■ Exercise instructions
A: Answer these questions about the trtexec forum thread, one line each:
(i) Which JetPack and L4T versions are listed?
(ii) Which assertion fails in eglUtils.cpp?
(iii) What does the reply recommend to avoid system dependency issues?
B: Summarize the trtexec forum thread in two sentences.
C: Pick up the trtexec forum thread after its last line and continue it.

■ Excerpt provided
Trtexec fails with null pointer exception when useDLACore enabled

trtexec fails with null pointer exception when useDLACore enabled
AGX Orin
TensorRT 8517
Linux Artax 5.10.104-tegra #1 SMP PREEMPT Wed Aug 10 20:17:07 PDT 2022 aarch64 aarch64 aarch64 GNU/Linux
Ubuntu “20.04.5 LTS (Focal Fossa)”
Jetpack 5.0.2 - L4T 35.1.0

Full error: [03/02/2023-09:19:38] [W] --workspace flag has been deprecated by --memPoolSize - Pastebin.com

To reproduce:
using this source model:
rvm_mobilenetv3_fp32_input.onnx (14.3 MB)

execute command:
trtexec --onnx=rvm_mobilenetv3_fp32_input.onnx --workspace=8000 --saveEngine=rvm_mobilenetv3_fp32_output.engine --verbose --useDLACore=0 --allowGPUFallback

result:

[03/02/2023-09:19:46] [E] Error[2]: [eglUtils.cpp::operator()::72] Error Code 2: Internal Error (Assertion (eglCreateStreamKHR) != nullptr failed. )
[03/02/2023-09:19:46] [E] Error[2]: [builder.cpp::buildSerializedNetwork::636] Error Code 2: Internal Error (Assertion engine != nullptr failed. )
[03/02/2023-09:19:46] [E] Engine could not be created from network
[03/02/2023-09:19:46] [E] Building engine failed
[03/02/2023-09:19:46] [E] Failed to create engine from model or file.
[03/02/2023-09:19:46] [E] Engine set up failed

Hi,
Please refer to the installation steps from the below link if in case you are missing on anything

Also, we suggest you to use TRT NGC containers to avoid any system dependency related issues.

Thanks!

■ Stored data
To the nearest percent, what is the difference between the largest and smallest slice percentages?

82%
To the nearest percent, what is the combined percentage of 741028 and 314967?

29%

■ Answer section
A:
(i) Jetpack 5.0.2 - L4T 35.1.0
(ii) Assertion (eglCreateStreamKHR) != nullptr
(iii) Using TRT NGC containers

B: On an AGX Orin with TensorRT 8517 and Jetpack 5.0.2, trtexec fails to build an engine from an ONNX model when --useDLACore=0 is enabled, reporting a failed assertion that eglCreateStreamKHR is not null. A reply points to installation steps and suggests TRT NGC containers to avoid system dependency issues.

C:
Hmmm, trtexec fails with

[03/04/2023-21:58:47] [W] [TRT] Unable to determine GPU memory usage
[03/04/2023-21:58:47] [W] [TRT] Unable to determine GPU memory usage
[03/04/2023-21:58:47] [I] [TRT] [MemUsageChange] Init CUDA: CPU +5, GPU +0, now: CPU 17, GPU 0 (MiB)
[03/04/2023-21:58:47] [W] [TRT] CUDA initialization failure with error: 222. Please check your CUDA installation:  http://docs.nvidia.com/cuda/cuda-installation-guide-linux/index.html
[03/04/2023-21:58:47] [E] Builder creation failed
[03/04/2023-21:58:47] [E] Failed to create engine from model or file.
[03/04/2023-21:58:47] [E] Engine set up failed

when I attempt to build using the container nvcr.io/nvidia/tensorrt:23.02-py3.

Even attempting to build the bundled python deps using /opt/tensorrt/python/python_setup.sh fails with : tech@Artax:/opt/metamirror/src/resources/builder$ ./test.shSending build conte - Pastebin.com

I resolved the build failure by adding the tegra-gl folder into the LD_LIBRARY_PATH; however, the resulting model’s inference is dismal.
6.58 FPS with the DLACore enabled, 42.71 FPS without. Also with the DLACore enabled TensorRT seems to be creating an arbitrary GL context preventing business logic from creating one resulting in application crash.

Correct me if I am wrong, but I was under the impression that running mixed precision across the dep learning cores with gpu fallback was expected to increase the performance of inference. (puzzled).

What I am seeing seems to mirror what’s mentioned here: Run pure conv2d node on DLA makes GPU get slower - #10 by AastaLLL

Hi @manbehindthemadness ,

Are you still facing the issue.

Thanks

The issue itself (null pointer) was resolved by including the GL libraries in the LD_Library_Path; however, running small-batch real time inference is still painfully slow with mixed precision. Are the DLAs designed for training acceleration only?

@manbehindthemadness
Please check out the DLA github page for samples and resources: Recipes and tools for running deep learning workloads on NVIDIA DLA cores for inference applications.

We have a FAQ page that addresses some common questions that we see developers run into: Deep-Learning-Accelerator-SW/FAQ

Thanks, I will read these resources and see what I can come up with.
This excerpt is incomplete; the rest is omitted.